The slump left net length – the advantage of long positions which benefit when prices rise over short holdings, which profit when prices drop – at 212 lots, the lowest since early 2009.
And it followed a rash of evidence of cotton supplies easing from the tight conditions which spurred a jump in prices to record levels last year.
Rising supplies
On February 9, the US Department of Agriculture, in its key Wasde crop report, raised its estimate for world supplies of the fibre at the close of 2011-12 by 2.4m bales to 60.8m bales, adding that cotton's "stocks-to-consumption ratio of just over 55% is sharply higher than the past two seasons".
|
Speculators' net longs in soft commodities and (change on week)
New York sugar: 84,794 lots, (+3,143)
New York coffee: 1,100 lots, (-6,119)
New York cotton: 212 lots, (-15,238)
New York cocoa: -12,253 lots, (-2,936)
Data for holdings of futures and options. Change= change in net length. Source: CFTC |
On February 14, Australia eased concerns that its cotton harvest had been damaged by flooding in northern New South Wales and Queensland by keeping its production estimate at 1.1m tonnes.
"While it is estimated that around 48% of the total area planted to cotton is in regions affected by floods, the area of cotton crops directly affected by flood water will be smaller, in part because of protection provided by irrigated cotton levee banks," Abares, the official commodities bureau, said.
Meanwhile, data from China National Cotton Reserves Corp showed China's cotton imports falling in January to 326,500 tonnes, down 17% year on year and 59% month on month.
Sowings data
Furthermore, a US survey questioned ideas of a sharp drop in sowings in the US, the top exporter, this year, with the National Cotton Council putting the figure at 13.63m acres, a 7.5% decline.
|
Speculators' net longs in grains and oilseeds, Feb 14, (change on week)
Chicago corn: 206,053 lots, (-4,031)
Chicago soybeans: 81,042 lots, (+18,186)
Kansas wheat: 14,775 lots, (-3,671)
Chicago soyoil: 14,095 lots, (+16,600)
Chicago soymeal: 3,517 lots, (+956)
Chicago wheat: -44,441 lots, (-13,572)
Data for holdings of futures and options.
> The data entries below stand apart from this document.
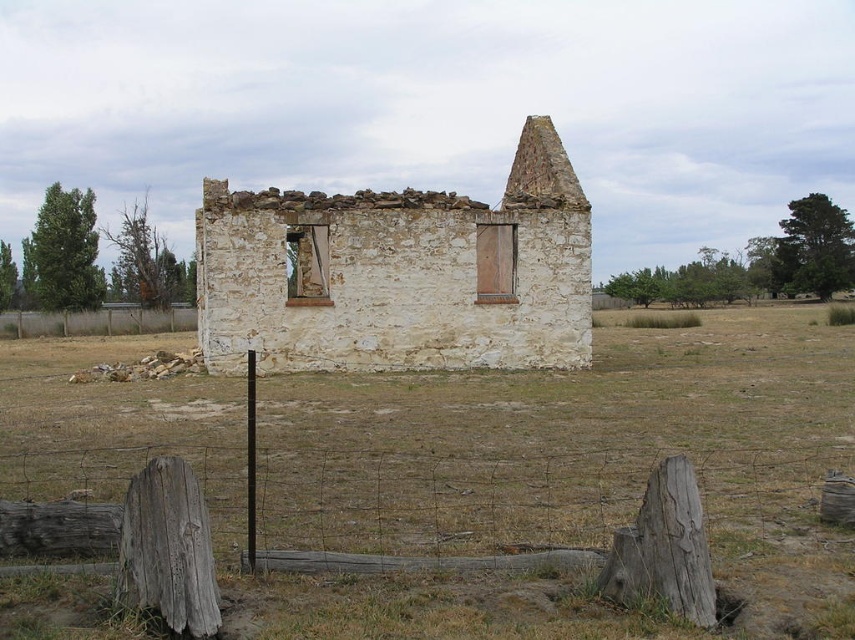
Question: Can you confirm if white stone wall at center is smaller than brown wooden fence at lower left?

Choices:
 (A) no
 (B) yes

Answer: (B)

Question: Which of the following is the closest to the observer?

Choices:
 (A) brown wooden fence at lower left
 (B) white stone wall at center

Answer: (B)

Question: Can you confirm if white stone wall at center is positioned above brown wooden fence at lower left?

Choices:
 (A) yes
 (B) no

Answer: (A)

Question: Does white stone wall at center appear on the right side of brown wooden fence at lower left?

Choices:
 (A) no
 (B) yes

Answer: (B)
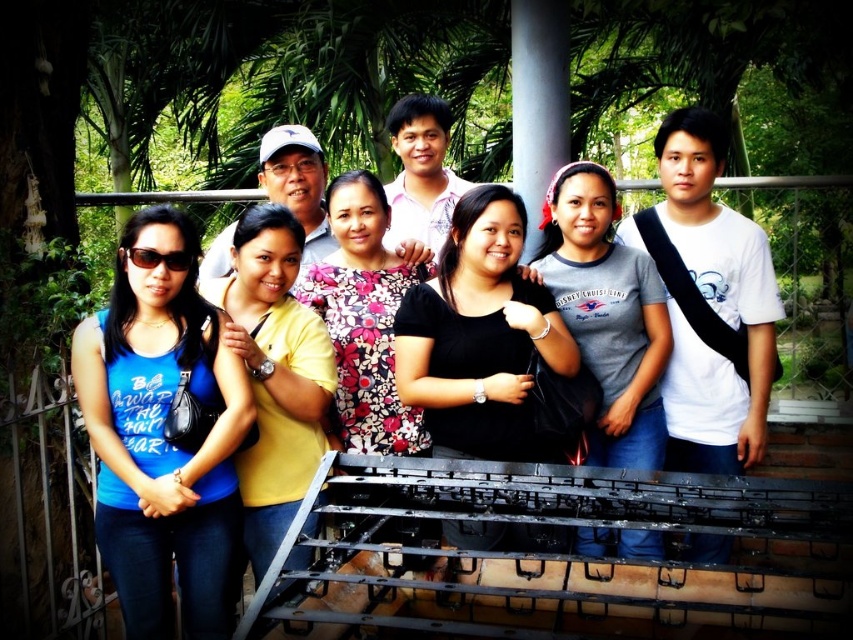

Change= change in net length. Source: CFTC |
The drop was less than the 10-12% that the market had expected, with a US Department of Agriculture report last week, based on analysis last year, pencilling in a 17% drop.
The fall in speculators' net long cotton position was reflected in prices, which fell by 2.5% in New York during the week to last Tuesday, albeit recovering from a low hit immediately after the USDA report.
While the weak net short position indicates poor sentiment, it also offers solace to cotton bulls.
Not since 2006 have speculators remained net short in cotton for an extended period, raising the possibility that they may have nearly had their fill of selling, and opening up the potential for a strong rally if price-positive news sparks a wave of short-covering.
Out of favour
The sell-down in cotton reflected a theme in agricultural commodity markets during the week, with speculators' overall net long exposure to the sector falling by 1.2% on Standard Chartered calculations.
In Chicago wheat, managed money returned to increasing its bearish stance, also following an upgrade in the USDA's Wasde report to world supply estimates.
Net short exposure soared by 13,572 contracts, to 44,451 lots, heading back towards record levels reached late last year.
Soybeans bucked the trend, with net long exposure raised by 18,186 lots to 81,042 contracts, helped by long-standing fears for the impact of drought on crops in South America, concerns reflected in the Wasde.
In soyoil, of which Argentina, the epicentre of the drought jitters, is the top exporter, managed money returned to a net long stance.
"Managed money is now net long across the entire soybean complex for the first time since September 2011," Rabobank analysts said.